If you are driving, it's worth knowing there is no car park, but there is lots of on-street parking, which was free after 6pm on weekdays and all day on the weekend. During the day, it is metered parking, but I didn't find it too expensive.
There is a cafe at Z-arts if you want to grab something to eat during your visit. It's quite a limited menu, but perfect for little ones, and there are veggie/vegan offerings too. Although it says on the website they generally serve lunch from 12 until 2, I did see a sign at the cafe saying that they will feed young tummies at anytime and to just ask, which I thought was a lovely touch.

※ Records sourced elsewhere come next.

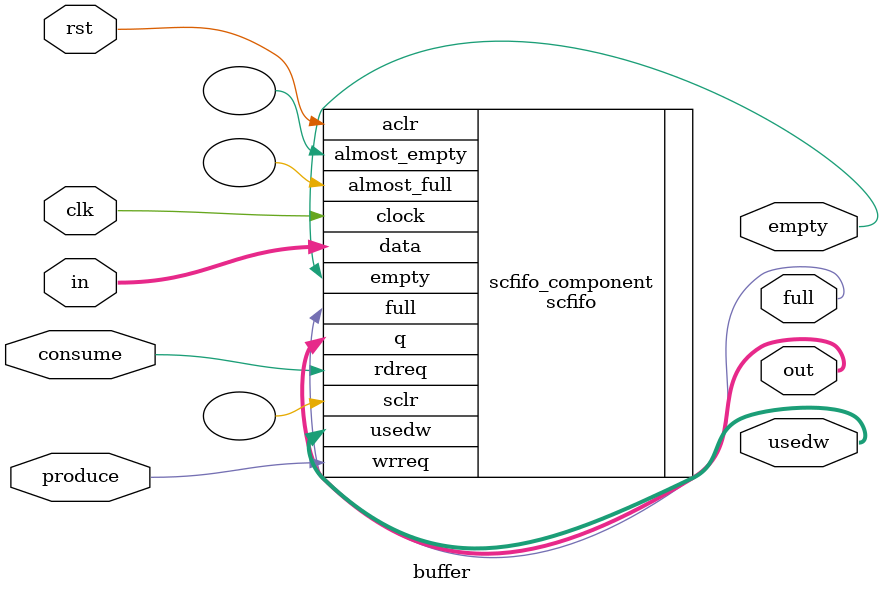
<source format=sv>
`define SYNTH
module buffer
#(
    parameter buffer_depth_log = 12,
    parameter buffer_depth=8,
    parameter buffer_width=64
)(
    input clk,
    input rst,
    input [buffer_width-1:0] in,
    input produce,
    input consume,
    output full,
    output empty,
    output reg [buffer_width-1:0] out,
    output [buffer_width-1:0] usedw
);
  	
    
`ifdef SIM
    parameter sample_cycle=64;
    reg[15:0] sample_counter;
    integer fd;
    always@(posedge clk) begin
        if(rst) begin
            sample_counter<=0;
        end
        else begin
            sample_counter<=(sample_counter==sample_cycle-1)?0:sample_counter+1;
        end
    end

    always@(posedge clk) begin
        if(sample_counter==sample_cycle-1) begin
            fd=$fopen("buffer_size.txt","a");
            if(fd) begin
                $display("buffer_size.txt open successfully\n");
            end
            else begin
                $display("file open failed\n");
            end
            $strobe("Displaying in %m ");
            $strobe("buffer utilization is: ");
            $strobe("tail is %d, head is %d, util is %d ",tail, head,((tail>=head)?(tail-head):(tail-head+buffer_depth)));
            $fdisplay(fd,"%d %d",((tail>=head)?(tail-head):(tail-head+buffer_depth)),buffer_depth);
            $fclose(fd);
        end
    end


`endif
    

 `ifdef SYNTH
	scfifo	scfifo_component (
				.aclr (rst),
				.clock (clk),
				.data (in),
				.rdreq (consume),
				.wrreq (produce),
				.empty (empty),
				.full (full),
				.q (out),
				.usedw (usedw),
				.almost_empty (),
				.almost_full (),
				.sclr ());
	defparam
		scfifo_component.add_ram_output_register = "ON",
		scfifo_component.intended_device_family = "Stratix V",
		scfifo_component.lpm_hint = "RAM_BLOCK_TYPE=AUTO",
		scfifo_component.lpm_numwords = buffer_depth,
		scfifo_component.lpm_showahead = "ON",
		scfifo_component.lpm_type = "scfifo",
		scfifo_component.lpm_width = buffer_width,
		scfifo_component.lpm_widthu = buffer_depth_log,
		scfifo_component.overflow_checking = "ON",
		scfifo_component.underflow_checking = "ON",
		scfifo_component.use_eab = "ON";           
`else
    

    
    integer i;

    wire[buffer_depth-1:0] head_next;
	wire[buffer_depth-1:0] tail_next;
	
    reg[buffer_depth-1:0] head;
	reg[buffer_depth-1:0] tail;

	reg[buffer_width-1:0] fifo[buffer_depth:0]; 

    initial begin
        integer i;
        for(i = 0; i <= buffer_depth; i = i + 1) begin
            fifo[i] = 0;
        end
    end


    assign empty = (head == tail);
	assign full = (tail == buffer_depth - 1) ? (head == 0) : (head == tail + 1);
	assign head_next = (head == buffer_depth - 1) ? 0 : head + 1;
	assign tail_next = (tail == buffer_depth - 1) ? 0 : tail + 1;


    always@(*) begin
        out = fifo[head];
    end

    always@(posedge clk) begin
        if(produce)
            fifo[tail] <= in;
    end


    always@(posedge clk) begin
        if(rst) begin
            tail <= 0;
        end
        else begin
            if(produce && ~full)
                tail <= tail_next;
        end
    end

    always@(posedge clk) begin
        if(rst) begin
            head <= 0;
        end
        else begin
            if(consume && ~empty)
                head <= head_next;
        end
    end


    reg [buffer_width - 1 : 0] usedw_reg;
    always@(*) begin
        if(tail >= head) begin
            usedw_reg = tail - head;
        end
        else begin
            usedw_reg = buffer_depth - head + tail;
        end
    end
    assign usedw = usedw_reg;

`endif

endmodule
        

</source>
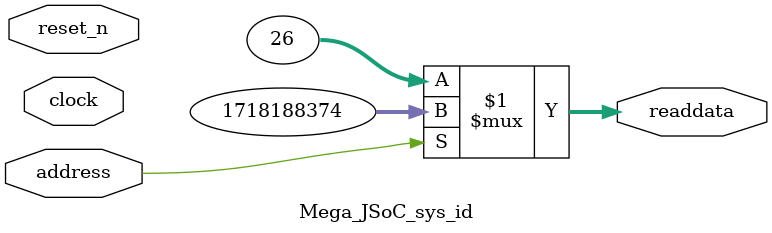
<source format=v>

`timescale 1ns / 1ps
// synthesis translate_on

// turn off superfluous verilog processor warnings 
// altera message_level Level1 
// altera message_off 10034 10035 10036 10037 10230 10240 10030 

module Mega_JSoC_sys_id (
               // inputs:
                address,
                clock,
                reset_n,

               // outputs:
                readdata
             )
;

  output  [ 31: 0] readdata;
  input            address;
  input            clock;
  input            reset_n;

  wire    [ 31: 0] readdata;
  //control_slave, which is an e_avalon_slave
  assign readdata = address ? 1718188374 : 26;

endmodule




</source>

A World Inside a Book: Gruffalos, Dragons and Other Creatures runs at Z-arts until February 2020. There are also relaxed and BSL interpreted showings available, and I love the fact that Z-arts offers the social story, so that you can prepare your children for their visit. You can find it here.
Tickets cost around £7 for children and adults, and £3 for babes in arms. The exhibition is proving extremely popular, and at time of writing is almost fully booked until mid July. So if you want to visit, make sure you book well in advance. Z-arts is also hosting birthday parties for between 20 and 30 kids, where your group can have the exhibition all to themselves, which I think is a fantastic idea.
It was my first visit to Z-arts, but it will definitely not be my last, as it's a lovely family space, with lots on for children. A visit to A World Inside a Book is a must for young families everywhere, even if your children are yet to have the joy of meeting with Julia Donaldson's wonderful characters. I have already promised my daughter we will return before the event ends, so that she can do it all over again.